Higher-order Common Information
Jan Østergaard
TL;DR
This work defines higher-order common information $R_\ell$ to quantify what multiple arbitrarily distributed variables share, addressing the inadequacy of pairwise metrics like $R_2$ for $n>2$. It introduces sufficient common information (SCI) and a hierarchy of minimal SCI sets $\mathcal{T}_\ell$, proving lower bounds $R_\ell \ge \min_{\phi\in\mathcal{T}_{\ell-1}^u,\phi'\in\mathcal{T}_1} I(\phi;\phi')$ and deriving computable bounds for Gaussian and discrete sources. A practical estimation pipeline for general sources is proposed, combining mutual information estimators with SCI-based constructions (e.g., adding controlled Gaussian noise to form $T_{i,j}$) and extending to higher orders via iterative SCI construction.

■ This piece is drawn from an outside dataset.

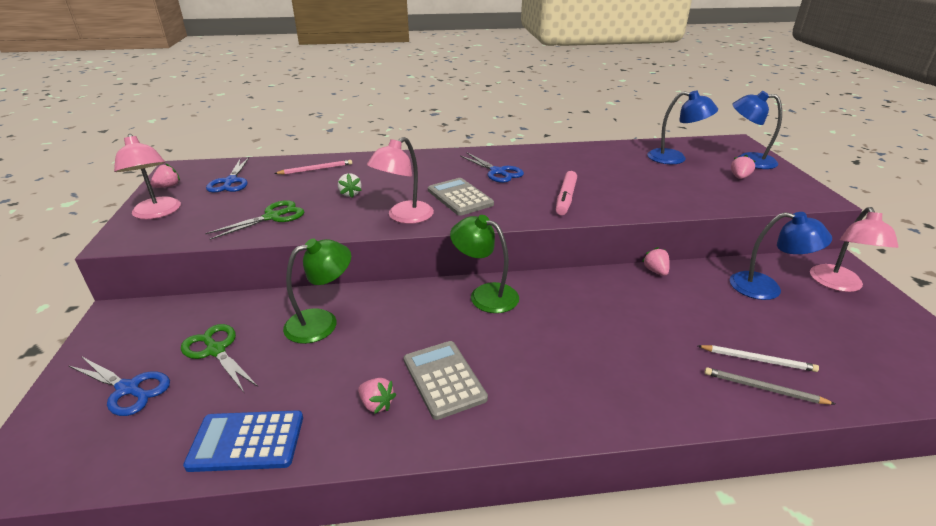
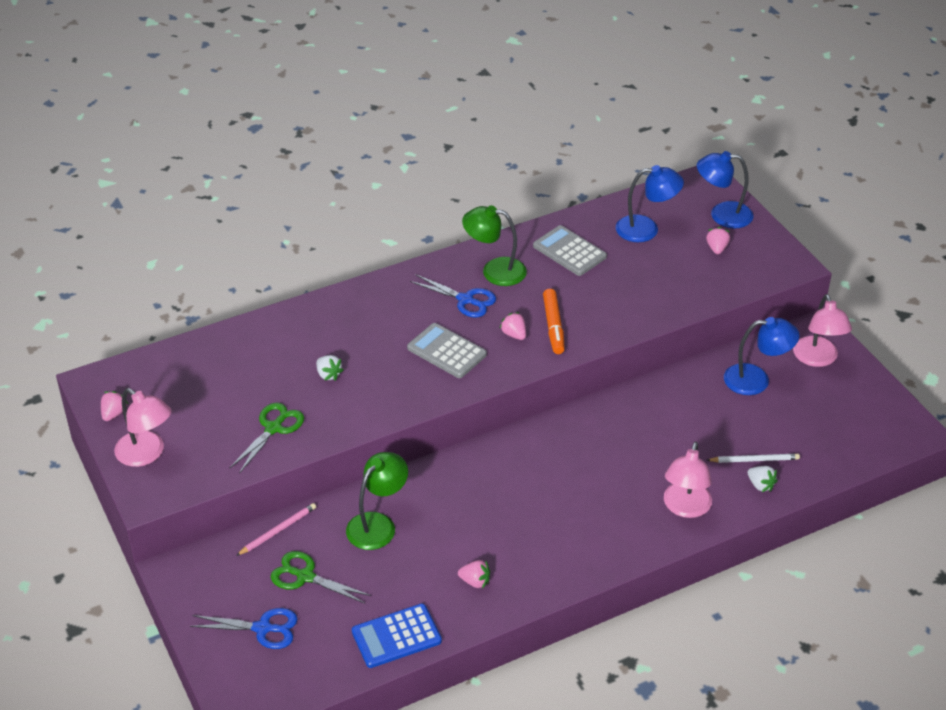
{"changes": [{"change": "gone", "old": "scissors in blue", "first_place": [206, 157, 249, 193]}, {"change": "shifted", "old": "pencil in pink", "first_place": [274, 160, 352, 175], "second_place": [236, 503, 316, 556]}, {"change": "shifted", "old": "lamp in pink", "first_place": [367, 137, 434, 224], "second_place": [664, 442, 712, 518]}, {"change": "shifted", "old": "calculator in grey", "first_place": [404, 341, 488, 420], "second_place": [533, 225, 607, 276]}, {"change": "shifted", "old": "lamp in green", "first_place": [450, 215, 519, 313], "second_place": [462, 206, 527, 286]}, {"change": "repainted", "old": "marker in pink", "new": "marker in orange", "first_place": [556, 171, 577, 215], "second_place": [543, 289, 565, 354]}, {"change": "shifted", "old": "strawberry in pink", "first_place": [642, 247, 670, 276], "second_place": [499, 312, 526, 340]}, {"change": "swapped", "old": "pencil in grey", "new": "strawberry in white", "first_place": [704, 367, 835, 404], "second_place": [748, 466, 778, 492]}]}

The method is validated on EEG data from a two-speech listening task, where third-order common information $R_3$ correlates with neural tracking of the attended envelope, offering insight beyond $R_2$ and suggesting utility for uncovering latent dependencies in time-series data.
Abstract
We present a new notion $R_\ell$ of higher-order common information, which quantifies the information that $\ell\geq 2$ arbitrarily distributed random variables have in common. We provide analytical lower bounds on $R_3$ and $R_4$ for jointly Gaussian distributed sources and provide computable lower bounds for $R_\ell$ for any $\ell$ and any sources. We also provide a practical method to estimate the lower bounds on, e.g., real-world time-series data. As an example, we consider EEG data acquired in a setup with competing acoustic stimuli. We demonstrate that $R_3$ has descriptive properties that is not in $R_2$. Moreover, we observe a linear relationship between the amount of common information $R_3$ communicated from the acoustic stimuli and to the brain and the corresponding cortical activity in terms of neural tracking of the envelopes of the stimuli.